Scan the data below. Pull out each line where "application" occurs.

(Dataset entries)
....................

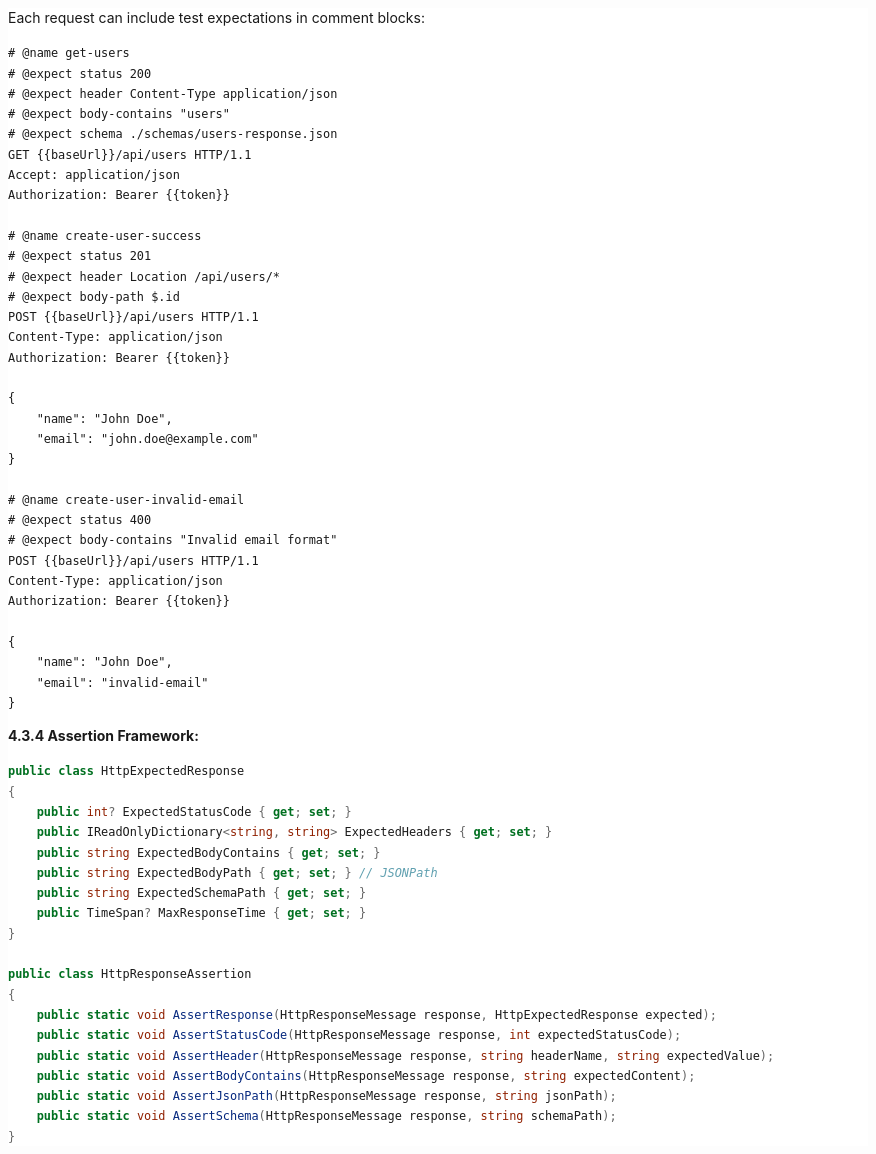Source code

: Each request can include test expectations in comment blocks:

```http
# @name get-users
# @expect status 200
# @expect header Content-Type application/json
# @expect body-contains "users"
# @expect schema ./schemas/users-response.json
GET {{baseUrl}}/api/users HTTP/1.1
Accept: application/json
Authorization: Bearer {{token}}

# @name create-user-success
# @expect status 201
# @expect header Location /api/users/*
# @expect body-path $.id
POST {{baseUrl}}/api/users HTTP/1.1
Content-Type: application/json
Authorization: Bearer {{token}}

{
    "name": "John Doe",
    "email": "john.doe@example.com"
}

# @name create-user-invalid-email
# @expect status 400
# @expect body-contains "Invalid email format"
POST {{baseUrl}}/api/users HTTP/1.1
Content-Type: application/json
Authorization: Bearer {{token}}

{
    "name": "John Doe",
    "email": "invalid-email"
}
```

**4.3.4 Assertion Framework:**

```csharp
public class HttpExpectedResponse
{
    public int? ExpectedStatusCode { get; set; }
    public IReadOnlyDictionary<string, string> ExpectedHeaders { get; set; }
    public string ExpectedBodyContains { get; set; }
    public string ExpectedBodyPath { get; set; } // JSONPath
    public string ExpectedSchemaPath { get; set; }
    public TimeSpan? MaxResponseTime { get; set; }
}

public class HttpResponseAssertion
{
    public static void AssertResponse(HttpResponseMessage response, HttpExpectedResponse expected);
    public static void AssertStatusCode(HttpResponseMessage response, int expectedStatusCode);
    public static void AssertHeader(HttpResponseMessage response, string headerName, string expectedValue);
    public static void AssertBodyContains(HttpResponseMessage response, string expectedContent);
    public static void AssertJsonPath(HttpResponseMessage response, string jsonPath);
    public static void AssertSchema(HttpResponseMessage response, string schemaPath);
}
```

....................

Exercise output.
# @expect header Content-Type application/json
Accept: application/json
Content-Type: application/json
Content-Type: application/json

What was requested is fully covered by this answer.